Marlene’s dog had a most beautiful litter of puppies, that even with lack of AKC registration she was to make a profit on those pups. My son August begged, pleaded, and cried in vain trying to convince us he should be allowed to have one of the puppies. Thankfully his dad did not give in to him, as we already had a dog at the time. (To be truthful, I never really liked Toby, and didn’t want to repeat the mistake I made that time in Boston. I always liked a big hound-type dog.)

When my father went blind, he had to retire from his civil service job at the Boston Naval Shipyard. And because of other infirmities he didn’t qualify physically for the program for getting a Seeing Eye Dog. For all my life he had left for work before we’d arise, and return at suppertime. The family conversed about our day at the supper table, then my dad disappeared behind a newspaper. He was an avid reader, so he missed a lot when he went blind. But having him home so much the last few years I lived at home in Woburn, Helped me to get to know this man better than I ever knew him before. He was a man who knew disability not as an obstacle, but as a challenge. He went with my mother several times a week to a Catholic organization for the blind to learn Braille, and became very proficient at reading the Braille Readers Digests. He also qualified for the talking books. But because he didn’t qualify for the Seeing Eye dog, he trained Toby to help him walk up Williams court. It was a challenge, but with the aid of Toby on a leash and his white cane he was finally able to walk up Merrimac street, across the tracks to School Street, and to the local store. Toby may have been a yappy little dog and a little hyper, but he was good for both my mother and father as the house got emptier and emptier as each child grew and became independent. Then when the youngest, Peter, joined the Air Force, my mother and father looked for a smaller house closer to the ocean, as my mother loved the ocean and swimming. She, Dad, and Toby settled on Connanicus Road in Narragansett, Rhode Island. Within a few years of the move, my dad passed away.

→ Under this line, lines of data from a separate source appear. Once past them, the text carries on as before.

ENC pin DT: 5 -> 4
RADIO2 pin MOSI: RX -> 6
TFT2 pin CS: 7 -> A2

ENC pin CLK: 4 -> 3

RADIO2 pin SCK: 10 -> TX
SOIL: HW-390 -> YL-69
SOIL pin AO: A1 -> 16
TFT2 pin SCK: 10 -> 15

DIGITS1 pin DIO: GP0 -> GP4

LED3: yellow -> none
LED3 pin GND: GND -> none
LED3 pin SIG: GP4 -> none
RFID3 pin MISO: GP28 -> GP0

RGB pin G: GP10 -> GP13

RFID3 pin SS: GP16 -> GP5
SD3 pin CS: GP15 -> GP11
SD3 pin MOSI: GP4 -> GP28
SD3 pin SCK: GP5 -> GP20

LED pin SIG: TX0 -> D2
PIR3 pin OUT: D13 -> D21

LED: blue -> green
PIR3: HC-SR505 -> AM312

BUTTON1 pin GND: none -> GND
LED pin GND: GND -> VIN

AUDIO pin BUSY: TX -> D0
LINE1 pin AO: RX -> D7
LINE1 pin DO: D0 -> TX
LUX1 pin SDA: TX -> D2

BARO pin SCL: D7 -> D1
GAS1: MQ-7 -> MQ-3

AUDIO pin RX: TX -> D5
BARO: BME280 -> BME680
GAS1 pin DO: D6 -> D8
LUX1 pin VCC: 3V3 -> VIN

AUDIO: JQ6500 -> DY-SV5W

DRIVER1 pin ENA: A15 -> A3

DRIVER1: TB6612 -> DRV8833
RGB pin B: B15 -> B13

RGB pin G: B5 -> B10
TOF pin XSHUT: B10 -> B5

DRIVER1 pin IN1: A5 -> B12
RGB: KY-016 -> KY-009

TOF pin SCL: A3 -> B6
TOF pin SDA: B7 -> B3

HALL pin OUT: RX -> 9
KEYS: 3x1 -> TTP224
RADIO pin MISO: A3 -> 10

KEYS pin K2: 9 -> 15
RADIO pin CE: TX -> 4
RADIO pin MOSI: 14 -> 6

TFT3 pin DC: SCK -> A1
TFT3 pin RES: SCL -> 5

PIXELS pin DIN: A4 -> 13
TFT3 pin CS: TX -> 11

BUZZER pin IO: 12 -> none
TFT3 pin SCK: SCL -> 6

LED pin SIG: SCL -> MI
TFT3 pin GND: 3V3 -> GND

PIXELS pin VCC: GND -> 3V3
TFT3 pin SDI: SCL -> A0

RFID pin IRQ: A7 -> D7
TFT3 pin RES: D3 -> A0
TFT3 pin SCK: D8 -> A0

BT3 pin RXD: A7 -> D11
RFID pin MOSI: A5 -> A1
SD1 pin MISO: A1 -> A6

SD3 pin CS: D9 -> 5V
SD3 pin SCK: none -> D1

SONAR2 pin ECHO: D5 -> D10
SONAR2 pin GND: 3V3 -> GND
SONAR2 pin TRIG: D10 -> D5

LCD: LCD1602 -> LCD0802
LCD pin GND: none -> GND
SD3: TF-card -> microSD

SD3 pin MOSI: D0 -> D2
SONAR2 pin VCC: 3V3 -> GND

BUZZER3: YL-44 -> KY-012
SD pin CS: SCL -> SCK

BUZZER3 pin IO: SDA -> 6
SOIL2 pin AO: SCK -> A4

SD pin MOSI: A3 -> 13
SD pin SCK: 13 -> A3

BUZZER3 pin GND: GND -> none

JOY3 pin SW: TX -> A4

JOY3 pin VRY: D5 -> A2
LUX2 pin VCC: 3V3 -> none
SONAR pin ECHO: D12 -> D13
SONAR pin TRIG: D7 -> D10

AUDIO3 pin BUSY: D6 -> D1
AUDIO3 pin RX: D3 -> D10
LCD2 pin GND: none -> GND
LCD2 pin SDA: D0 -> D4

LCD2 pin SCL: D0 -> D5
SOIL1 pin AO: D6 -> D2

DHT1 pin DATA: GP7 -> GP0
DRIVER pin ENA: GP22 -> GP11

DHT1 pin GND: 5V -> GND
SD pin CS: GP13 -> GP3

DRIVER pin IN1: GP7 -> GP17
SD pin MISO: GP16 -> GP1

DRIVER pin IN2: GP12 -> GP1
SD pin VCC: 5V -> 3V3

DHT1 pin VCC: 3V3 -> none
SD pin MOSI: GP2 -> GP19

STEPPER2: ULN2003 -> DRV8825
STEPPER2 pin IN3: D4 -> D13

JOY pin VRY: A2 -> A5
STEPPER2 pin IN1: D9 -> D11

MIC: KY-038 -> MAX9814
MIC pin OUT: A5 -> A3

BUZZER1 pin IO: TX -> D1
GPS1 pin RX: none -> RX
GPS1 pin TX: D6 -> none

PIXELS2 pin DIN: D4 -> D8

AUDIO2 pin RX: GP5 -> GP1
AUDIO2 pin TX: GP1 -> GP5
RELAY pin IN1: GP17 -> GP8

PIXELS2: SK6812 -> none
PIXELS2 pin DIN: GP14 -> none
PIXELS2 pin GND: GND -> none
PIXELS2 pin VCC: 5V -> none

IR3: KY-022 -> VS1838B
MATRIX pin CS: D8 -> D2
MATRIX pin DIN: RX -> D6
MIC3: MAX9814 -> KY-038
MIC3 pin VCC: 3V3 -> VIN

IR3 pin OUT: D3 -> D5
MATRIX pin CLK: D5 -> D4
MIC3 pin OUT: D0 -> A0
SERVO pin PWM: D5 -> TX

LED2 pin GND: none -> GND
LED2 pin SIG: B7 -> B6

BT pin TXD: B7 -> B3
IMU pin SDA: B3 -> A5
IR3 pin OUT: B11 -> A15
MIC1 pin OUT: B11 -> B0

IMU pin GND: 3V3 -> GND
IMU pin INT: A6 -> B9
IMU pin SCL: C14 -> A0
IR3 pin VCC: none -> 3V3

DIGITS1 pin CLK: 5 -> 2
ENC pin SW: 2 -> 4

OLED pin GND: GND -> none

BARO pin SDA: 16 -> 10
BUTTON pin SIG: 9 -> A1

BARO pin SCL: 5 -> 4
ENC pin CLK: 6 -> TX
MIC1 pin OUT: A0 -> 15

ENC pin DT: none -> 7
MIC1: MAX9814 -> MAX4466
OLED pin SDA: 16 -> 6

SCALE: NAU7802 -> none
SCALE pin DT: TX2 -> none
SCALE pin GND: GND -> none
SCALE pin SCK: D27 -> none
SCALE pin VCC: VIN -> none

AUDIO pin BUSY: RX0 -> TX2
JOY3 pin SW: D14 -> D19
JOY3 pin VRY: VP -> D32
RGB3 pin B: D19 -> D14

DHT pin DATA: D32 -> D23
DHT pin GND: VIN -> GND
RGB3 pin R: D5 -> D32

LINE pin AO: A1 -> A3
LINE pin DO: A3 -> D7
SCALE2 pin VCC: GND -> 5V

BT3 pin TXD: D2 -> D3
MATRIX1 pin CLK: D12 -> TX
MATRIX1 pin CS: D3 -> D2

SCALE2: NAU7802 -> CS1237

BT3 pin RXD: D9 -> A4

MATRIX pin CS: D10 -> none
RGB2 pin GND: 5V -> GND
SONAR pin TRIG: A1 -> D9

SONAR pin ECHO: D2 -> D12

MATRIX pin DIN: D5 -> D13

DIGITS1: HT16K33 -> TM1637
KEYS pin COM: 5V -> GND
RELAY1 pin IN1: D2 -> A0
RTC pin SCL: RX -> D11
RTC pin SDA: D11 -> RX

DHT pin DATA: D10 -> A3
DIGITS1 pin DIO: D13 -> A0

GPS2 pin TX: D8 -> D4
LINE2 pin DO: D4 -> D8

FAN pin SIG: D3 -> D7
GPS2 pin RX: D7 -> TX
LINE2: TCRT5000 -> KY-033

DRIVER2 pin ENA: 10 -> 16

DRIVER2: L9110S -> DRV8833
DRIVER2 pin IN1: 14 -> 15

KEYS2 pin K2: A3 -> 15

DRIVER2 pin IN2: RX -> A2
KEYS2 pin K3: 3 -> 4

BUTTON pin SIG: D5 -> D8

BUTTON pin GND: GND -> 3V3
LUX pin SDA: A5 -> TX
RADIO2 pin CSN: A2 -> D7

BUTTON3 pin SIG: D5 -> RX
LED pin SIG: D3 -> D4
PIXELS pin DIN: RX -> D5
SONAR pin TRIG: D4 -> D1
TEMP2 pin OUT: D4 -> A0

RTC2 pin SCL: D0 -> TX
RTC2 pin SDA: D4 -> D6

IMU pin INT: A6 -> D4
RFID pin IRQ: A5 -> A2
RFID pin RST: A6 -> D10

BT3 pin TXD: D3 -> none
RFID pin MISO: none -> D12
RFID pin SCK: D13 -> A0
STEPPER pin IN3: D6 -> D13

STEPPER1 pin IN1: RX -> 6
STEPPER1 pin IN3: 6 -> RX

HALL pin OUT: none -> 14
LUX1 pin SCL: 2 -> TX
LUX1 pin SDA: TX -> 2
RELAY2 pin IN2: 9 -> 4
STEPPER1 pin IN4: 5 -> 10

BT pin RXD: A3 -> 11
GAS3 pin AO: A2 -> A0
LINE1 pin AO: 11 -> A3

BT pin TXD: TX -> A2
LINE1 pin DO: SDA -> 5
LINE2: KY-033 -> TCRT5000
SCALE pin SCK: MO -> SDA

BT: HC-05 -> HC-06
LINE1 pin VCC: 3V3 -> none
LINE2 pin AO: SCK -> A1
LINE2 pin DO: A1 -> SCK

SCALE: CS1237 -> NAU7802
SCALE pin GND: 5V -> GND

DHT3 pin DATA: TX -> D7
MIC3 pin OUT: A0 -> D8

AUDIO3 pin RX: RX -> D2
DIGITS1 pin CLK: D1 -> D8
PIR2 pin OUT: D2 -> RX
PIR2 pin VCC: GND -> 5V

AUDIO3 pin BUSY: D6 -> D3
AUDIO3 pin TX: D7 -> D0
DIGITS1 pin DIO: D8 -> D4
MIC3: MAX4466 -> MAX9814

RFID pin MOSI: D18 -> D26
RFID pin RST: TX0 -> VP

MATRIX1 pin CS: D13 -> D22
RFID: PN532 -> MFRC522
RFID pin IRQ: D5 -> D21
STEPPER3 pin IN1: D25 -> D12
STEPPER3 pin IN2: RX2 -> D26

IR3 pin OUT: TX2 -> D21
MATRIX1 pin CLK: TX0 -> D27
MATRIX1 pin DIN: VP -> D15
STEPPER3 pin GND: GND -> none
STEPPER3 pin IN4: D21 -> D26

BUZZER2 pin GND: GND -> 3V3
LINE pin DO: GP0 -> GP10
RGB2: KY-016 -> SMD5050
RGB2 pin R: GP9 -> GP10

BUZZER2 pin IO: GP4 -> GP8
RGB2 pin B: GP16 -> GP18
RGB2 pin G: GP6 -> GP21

Mom said she was watching the Ed Sullivan Show, and Robert Goulet was singing “If I Should Ever Leave Thee” and my father said, “See, that’s why I could never leave you” agreeing with the words of that beautiful love song from Camelot. He got up and went into the bedroom, sat on the bed, and he had a way of stretching his arms up over his head when tired. He did that and lay back on the bed with a heavy sigh. My mother somehow sensed something wrong, and went into the bedroom to find that my dad had just died. She had resuscitated Dad several times before when Dad was very ill and almost died, but she couldn’t touch him this time. She knew that this was it… nothing would bring him back now, but in the aftermath, Mom felt his presence for several weeks, and even had a dream where he was looking into the mirror over the bureau in the bedroom, and saying something about how much better and younger he looked now. It was that following morning that Mom no longer felt his presence. She was a very lonely woman.

My brother Tucker and his family had moved from New Hampshire where he had an interim job working on a farm, to a cottage nearby where he commuted to a job in development, and had lived there several years before Dad died, so Mom wasn’t entirely alone. And Toby did what he could to keep her company, but next time I visited her, the loneliness was so thick it was palpable. She went back to nursing, updating her RN license for Rhode Island, and seven years later, met Rocky who worked in the same hospital as a part time janitor in his retirement. Rocky, like my dad, was ten years older than my mom. Whereas they had many good years together, she was made a widow again about a decade, (and several dogs) later.